Cadence organizes on-device AI into three families
Cadence Design Systems’ Tensilica group has organized its machine-learning platforms into three families intended to cover a wide range of on-device AI applications, based on a combination of custom instructions and reworked accelerator engine.
The low end of the range is covered by AI Base, in which the existing Tensilica configurable processors are provided with instruction-set extensions to handle common inferencing operations. For higher-performance work, the company has defined the AI Boost platform that combines extensible processors with the company’s latest generation of accelerator, which it calls the neural network engine (NNE). The last, AI Max, is intended as a turnkey option for applications such as ADAS, in which multiple accelerators are combined to support throughput of up to 32 TOPS in the initial products.
According to Pulin Desai, group director of marketing and business development at Cadence, the NNE has native support for most common layers, offering acceleration for activations, pooling and LSTM-type layers as well as convolutions.

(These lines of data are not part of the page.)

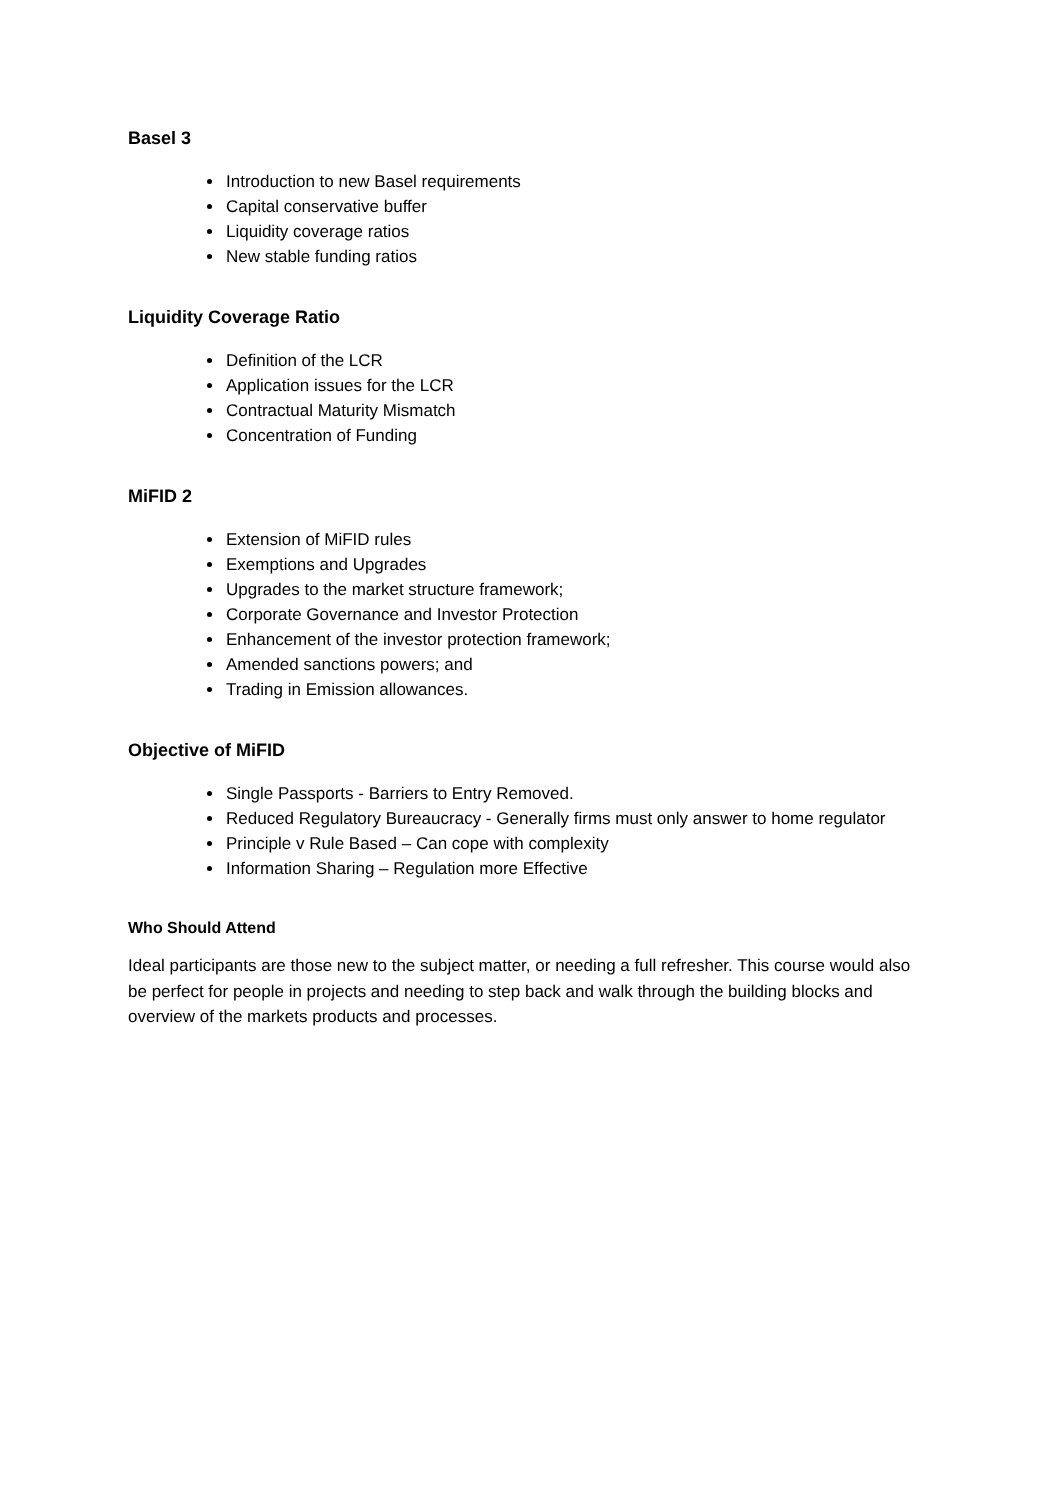Basel 3
Introduction to new Basel requirements
Capital conservative buffer
Liquidity coverage ratios
New stable funding ratios
Liquidity Coverage Ratio
Definition of the LCR
Application issues for the LCR
Contractual Maturity Mismatch
Concentration of Funding
MiFID 2
Extension of MiFID rules
Exemptions and Upgrades
Upgrades to the market structure framework;
Corporate Governance and Investor Protection
Enhancement of the investor protection framework;
Amended sanctions powers; and
Trading in Emission allowances.
Objective of MiFID
Single Passports - Barriers to Entry Removed.
Reduced Regulatory Bureaucracy - Generally firms must only answer to home regulator
Principle v Rule Based – Can cope with complexity
Information Sharing – Regulation more Effective
Who Should Attend
Ideal participants are those new to the subject matter, or needing a full refresher. This course would also be perfect for people in projects and needing to step back and walk through the building blocks and overview of the markets products and processes.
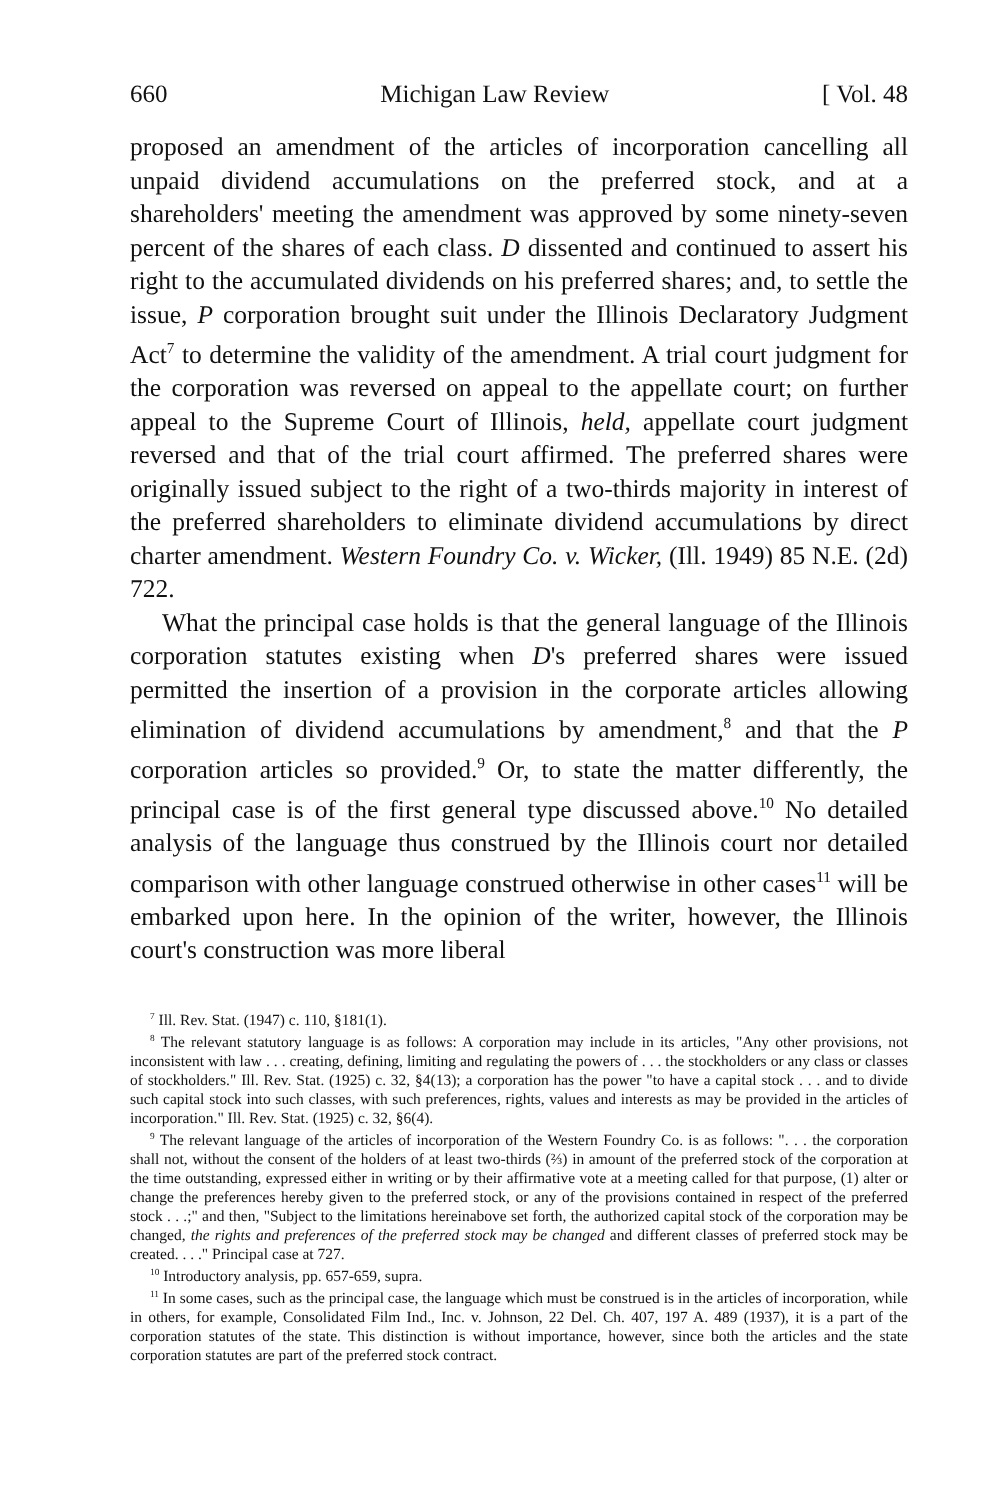660 Michigan Law Review [ Vol. 48
proposed an amendment of the articles of incorporation cancelling all unpaid dividend accumulations on the preferred stock, and at a shareholders' meeting the amendment was approved by some ninety-seven percent of the shares of each class. D dissented and continued to assert his right to the accumulated dividends on his preferred shares; and, to settle the issue, P corporation brought suit under the Illinois Declaratory Judgment Act<sup>7</sup> to determine the validity of the amendment. A trial court judgment for the corporation was reversed on appeal to the appellate court; on further appeal to the Supreme Court of Illinois, held, appellate court judgment reversed and that of the trial court affirmed. The preferred shares were originally issued subject to the right of a two-thirds majority in interest of the preferred shareholders to eliminate dividend accumulations by direct charter amendment. Western Foundry Co. v. Wicker, (Ill. 1949) 85 N.E. (2d) 722.
What the principal case holds is that the general language of the Illinois corporation statutes existing when D's preferred shares were issued permitted the insertion of a provision in the corporate articles allowing elimination of dividend accumulations by amendment,<sup>8</sup> and that the P corporation articles so provided.<sup>9</sup> Or, to state the matter differently, the principal case is of the first general type discussed above.<sup>10</sup> No detailed analysis of the language thus construed by the Illinois court nor detailed comparison with other language construed otherwise in other cases<sup>11</sup> will be embarked upon here. In the opinion of the writer, however, the Illinois court's construction was more liberal
<sup>7</sup> Ill. Rev. Stat. (1947) c. 110, §181(1).
<sup>8</sup> The relevant statutory language is as follows: A corporation may include in its articles, "Any other provisions, not inconsistent with law . . . creating, defining, limiting and regulating the powers of . . . the stockholders or any class or classes of stockholders." Ill. Rev. Stat. (1925) c. 32, §4(13); a corporation has the power "to have a capital stock . . . and to divide such capital stock into such classes, with such preferences, rights, values and interests as may be provided in the articles of incorporation." Ill. Rev. Stat. (1925) c. 32, §6(4).
<sup>9</sup> The relevant language of the articles of incorporation of the Western Foundry Co. is as follows: ". . . the corporation shall not, without the consent of the holders of at least two-thirds (⅔) in amount of the preferred stock of the corporation at the time outstanding, expressed either in writing or by their affirmative vote at a meeting called for that purpose, (1) alter or change the preferences hereby given to the preferred stock, or any of the provisions contained in respect of the preferred stock . . .;" and then, "Subject to the limitations hereinabove set forth, the authorized capital stock of the corporation may be changed, the rights and preferences of the preferred stock may be changed and different classes of preferred stock may be created. . . ." Principal case at 727.
<sup>10</sup> Introductory analysis, pp. 657-659, supra.
<sup>11</sup> In some cases, such as the principal case, the language which must be construed is in the articles of incorporation, while in others, for example, Consolidated Film Ind., Inc. v. Johnson, 22 Del. Ch. 407, 197 A. 489 (1937), it is a part of the corporation statutes of the state. This distinction is without importance, however, since both the articles and the state corporation statutes are part of the preferred stock contract.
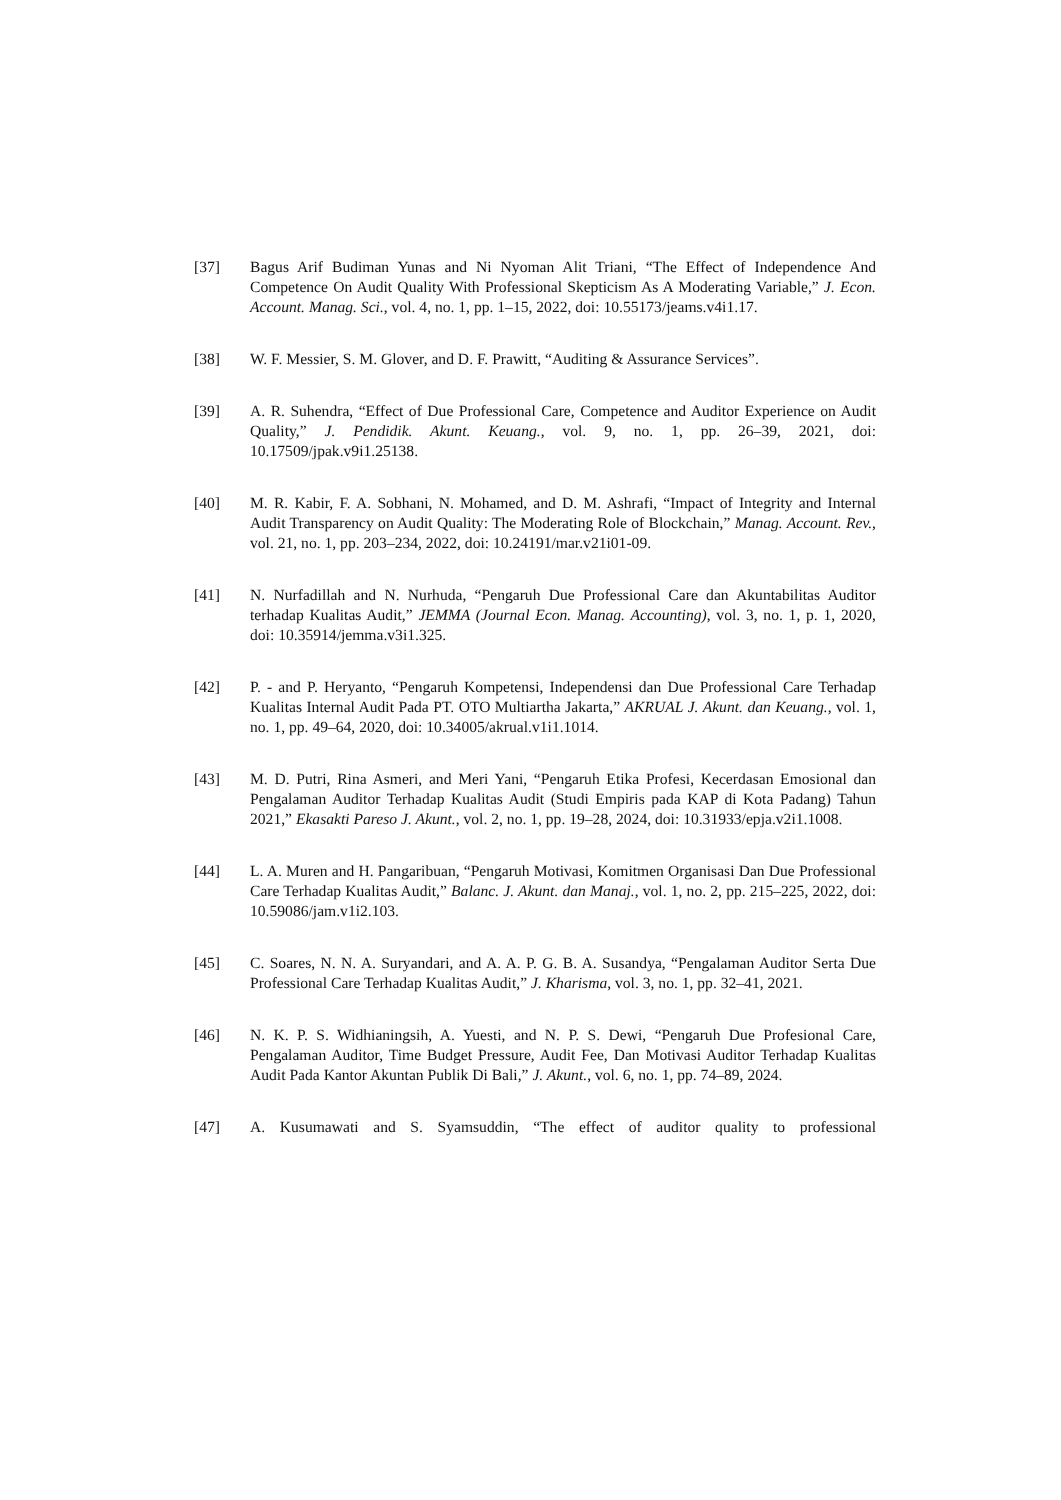[37] Bagus Arif Budiman Yunas and Ni Nyoman Alit Triani, “The Effect of Independence And Competence On Audit Quality With Professional Skepticism As A Moderating Variable,” J. Econ. Account. Manag. Sci., vol. 4, no. 1, pp. 1–15, 2022, doi: 10.55173/jeams.v4i1.17.
[38] W. F. Messier, S. M. Glover, and D. F. Prawitt, “Auditing & Assurance Services”.
[39] A. R. Suhendra, “Effect of Due Professional Care, Competence and Auditor Experience on Audit Quality,” J. Pendidik. Akunt. Keuang., vol. 9, no. 1, pp. 26–39, 2021, doi: 10.17509/jpak.v9i1.25138.
[40] M. R. Kabir, F. A. Sobhani, N. Mohamed, and D. M. Ashrafi, “Impact of Integrity and Internal Audit Transparency on Audit Quality: The Moderating Role of Blockchain,” Manag. Account. Rev., vol. 21, no. 1, pp. 203–234, 2022, doi: 10.24191/mar.v21i01-09.
[41] N. Nurfadillah and N. Nurhuda, “Pengaruh Due Professional Care dan Akuntabilitas Auditor terhadap Kualitas Audit,” JEMMA (Journal Econ. Manag. Accounting), vol. 3, no. 1, p. 1, 2020, doi: 10.35914/jemma.v3i1.325.
[42] P. - and P. Heryanto, “Pengaruh Kompetensi, Independensi dan Due Professional Care Terhadap Kualitas Internal Audit Pada PT. OTO Multiartha Jakarta,” AKRUAL J. Akunt. dan Keuang., vol. 1, no. 1, pp. 49–64, 2020, doi: 10.34005/akrual.v1i1.1014.
[43] M. D. Putri, Rina Asmeri, and Meri Yani, “Pengaruh Etika Profesi, Kecerdasan Emosional dan Pengalaman Auditor Terhadap Kualitas Audit (Studi Empiris pada KAP di Kota Padang) Tahun 2021,” Ekasakti Pareso J. Akunt., vol. 2, no. 1, pp. 19–28, 2024, doi: 10.31933/epja.v2i1.1008.
[44] L. A. Muren and H. Pangaribuan, “Pengaruh Motivasi, Komitmen Organisasi Dan Due Professional Care Terhadap Kualitas Audit,” Balanc. J. Akunt. dan Manaj., vol. 1, no. 2, pp. 215–225, 2022, doi: 10.59086/jam.v1i2.103.
[45] C. Soares, N. N. A. Suryandari, and A. A. P. G. B. A. Susandya, “Pengalaman Auditor Serta Due Professional Care Terhadap Kualitas Audit,” J. Kharisma, vol. 3, no. 1, pp. 32–41, 2021.
[46] N. K. P. S. Widhianingsih, A. Yuesti, and N. P. S. Dewi, “Pengaruh Due Profesional Care, Pengalaman Auditor, Time Budget Pressure, Audit Fee, Dan Motivasi Auditor Terhadap Kualitas Audit Pada Kantor Akuntan Publik Di Bali,” J. Akunt., vol. 6, no. 1, pp. 74–89, 2024.
[47] A. Kusumawati and S. Syamsuddin, “The effect of auditor quality to professional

The cores are accompanied by a software framework and compiler that performs optimizations such as pruning and weight clustering that are commonly used to shrink models trained on a server to versions that can run on edge devices. In addition, the accelerator cores support tensor compression, in which both weight and input data are compressed before transfer to main memory and decompressed on the fly before being processed by the execution pipeline. This compression reduces the amount of memory that needs to be transferred in and out of memory, which helps to reduce energy consumption overall. The software environment supports models created by TensorFlow, ONNX, PyTorch, Caffe2, TensorFlowLite, and MXNet.